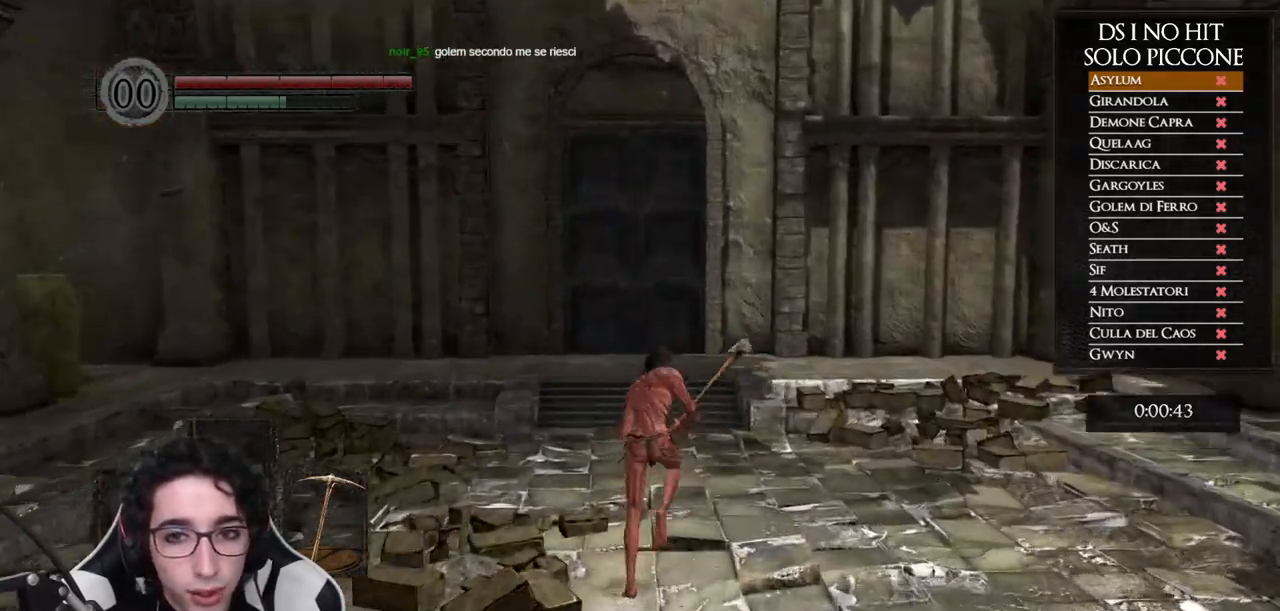
{"buttons": ["R1"], "left_stick": "up", "right_stick": "center"}
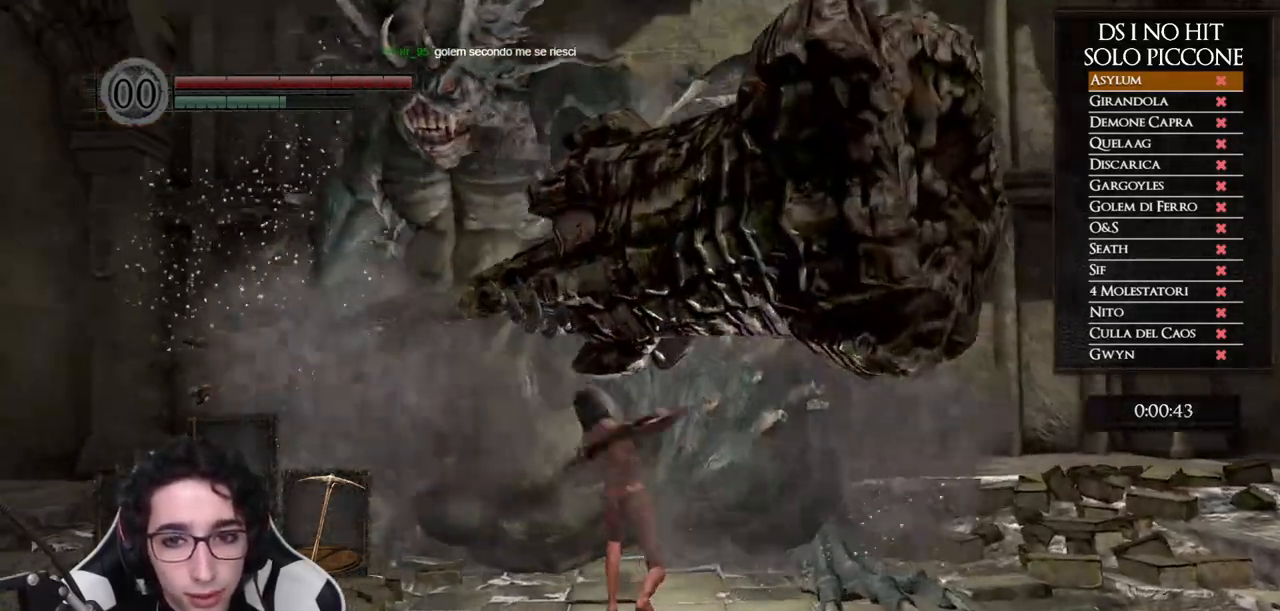
{"buttons": ["R1"], "left_stick": "up", "right_stick": "center"}
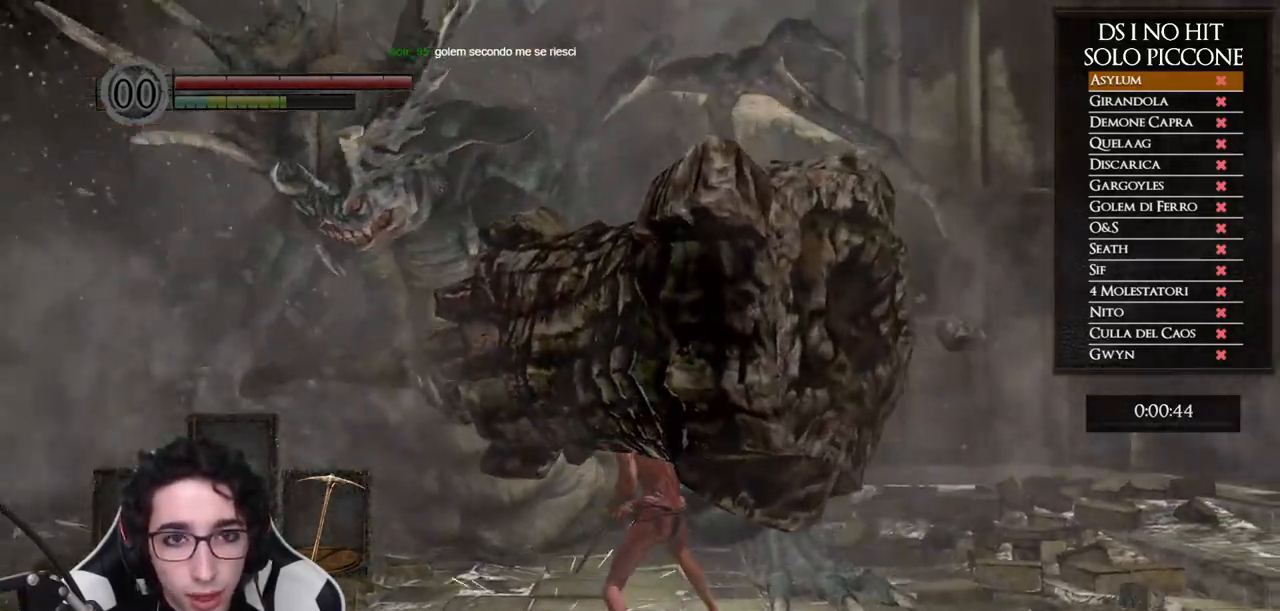
{"buttons": [], "left_stick": "up", "right_stick": "center"}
________
Please return the whole listing exactly. Do not copy its images.

## SOLUTION BELOW
{"buttons": ["R1"], "left_stick": "up", "right_stick": "center"}
{"buttons": ["R1"], "left_stick": "up", "right_stick": "center"}
{"buttons": [], "left_stick": "up", "right_stick": "center"}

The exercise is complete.